A Londra l’ex municipalizzata è stata suddivisa in più unità indipendenti privatizzate in successione nell’arco di un decennio con il divieto per quelle ancora temporaneamente in mano pubblica di partecipare alle gare.
I risultati non si fecero attendere: i costi unitari di produzione che erano cresciuti in termini reali del 75 per cento dal 1970 al 1986 tornarono a fine secolo al livello di partenza. Poi, quel meccanismo si è un po’ inceppato.
Il committente pubblico è divenuto meno occhiuto e le gare sempre meno combattute. Anche nel caso italiano, i rarissimi affidamenti che hanno visto soccombere il monopolista pubblico hanno portato a strascichi giudiziari interminabili. Come già proponeva qualche anno fa l’Autorità Antitrust, per garantire efficienza e minimizzare i rischi regolatori, sarebbe opportuno prendere in considerazione il modello organizzativo applicato fuori della capitale britannica e che prevede un mix di mercato e di pianificazione pubblica dei servizi.
Siamo abituati a pensare che vi sia un legame molto stretto, quasi necessitato, tra fornitura di servizi di trasporto collettivo e programmazione dall’alto dei servizi con previsione di elevati sussidi. Ma non è così.
Sulle lunghe distanze la maggior parte dei servizi collettivi, su autobus e aereo, vengono forniti dal mercato. E sono quelli che soddisfano la quota più rilevante delle esigenze di mobilità delle persone a reddito più basso, mentre i ricavi da traffico coprono solo in parte i costi di quelli ferroviari la cui utenza è in parte rilevante costituita da persone di reddito medio-alto. L’ambito urbano ha caratteristiche diverse ma l’esperienza britannica mostra come una parte consistente di offerta, nel caso specifico intorno all’80 per cento, possa essere prodotta anch’essa nel mercato.
Nelle aree metropolitane inglesi il costo unitario di produzione del servizio si attesta oggi intorno a 2,8 euro, all’incirca la metà di quello che si registra in realtà paragonabili in Italia. Questo implica, come ovvio, dimezzare il numero di utenti che rende il servizio profittevole.
Il ruolo dello stato
Il ruolo del soggetto pubblico viene così limitato all’integrazione dell’offerta negli orari e nelle zone a minore domanda dove il servizio non verrebbe prodotto su base commerciale con assegnazione del sussidio su base competitiva e al rimborso delle aziende per i servizi forniti a specifiche categorie di utenti a tariffe ridotte rispetto al prezzo di mercato. Sarebbe un modello vantaggioso soprattutto per i contribuenti che oggi sopportano l’onere maggiore, oltre i due terzi, dei costi di produzione.

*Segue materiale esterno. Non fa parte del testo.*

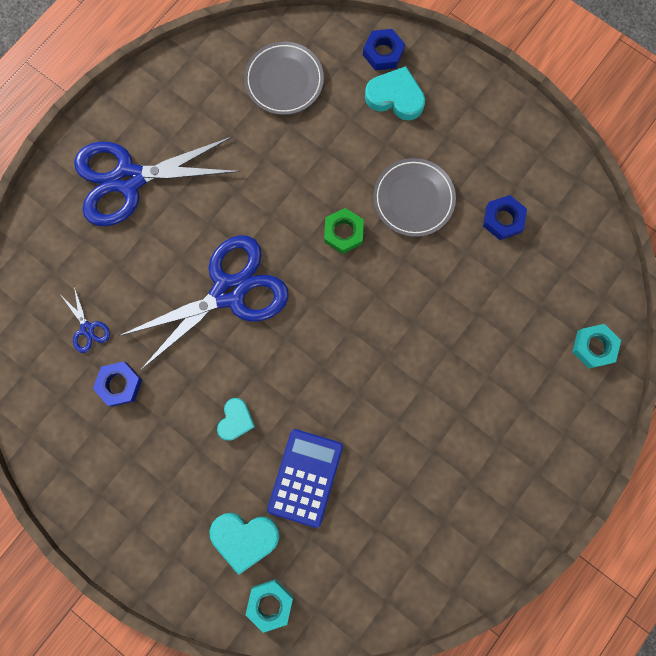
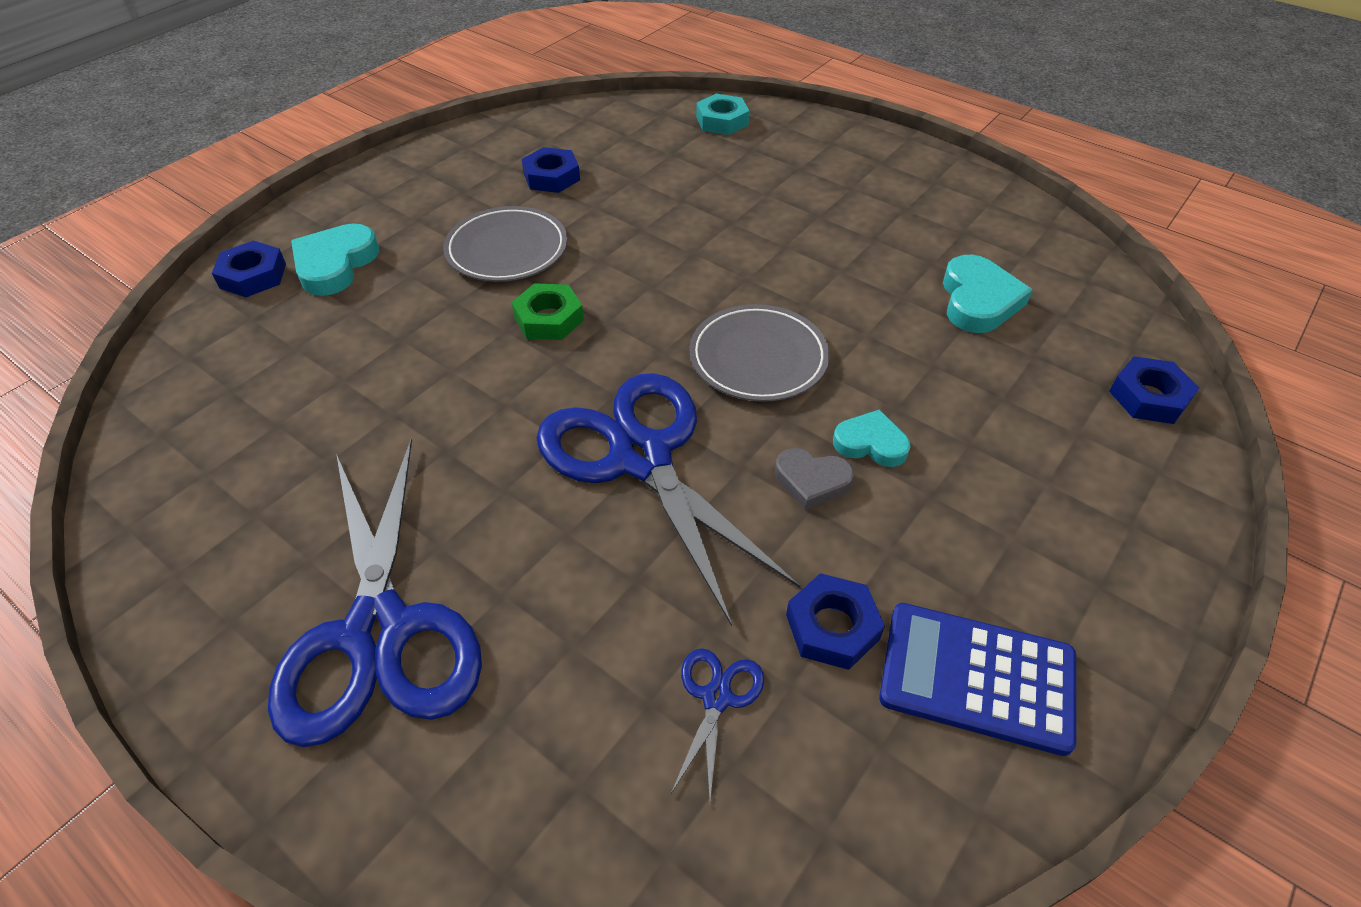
camera: 90 degrees left, 30 degrees down
(87, 329) = (716, 698): blue scissors -> blue scissors turned 45 degrees counterclockwise
(209, 383) = (812, 480): none -> grey heart
(244, 538) = (1062, 428): turquoise heart -> turquoise heart (978, 300)
(270, 603) = (1148, 397): turquoise nut -> blue nut
(284, 81) = (251, 389): grey plate -> grey plate (758, 358)
(305, 477) = (943, 359): blue calculator -> blue calculator (977, 677)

Ma è assai improbabile che accada nonostante la parola concorrenza appaia per ben quarantadue volte nel Pnrr. A perdere sarebbero infatti tutti gli interessi particolari che sono avvantaggiati dallo status quo. Da un lato i dipendenti del settore, dall’altro, i fornitori e gli amministratori pro tempore delle città per i quali la proprietà pubblica delle aziende costituisce uno straordinario strumento di consenso politico come testimonia il fatto che l’ostilità alla introduzione di elementi di competizione è trasversale agli schieramenti politici e unisce destra, centro e sinistra che presto dovranno esprimersi sulla legge per la concorrenza attesa in Consiglio dei ministri tra pochi giorni.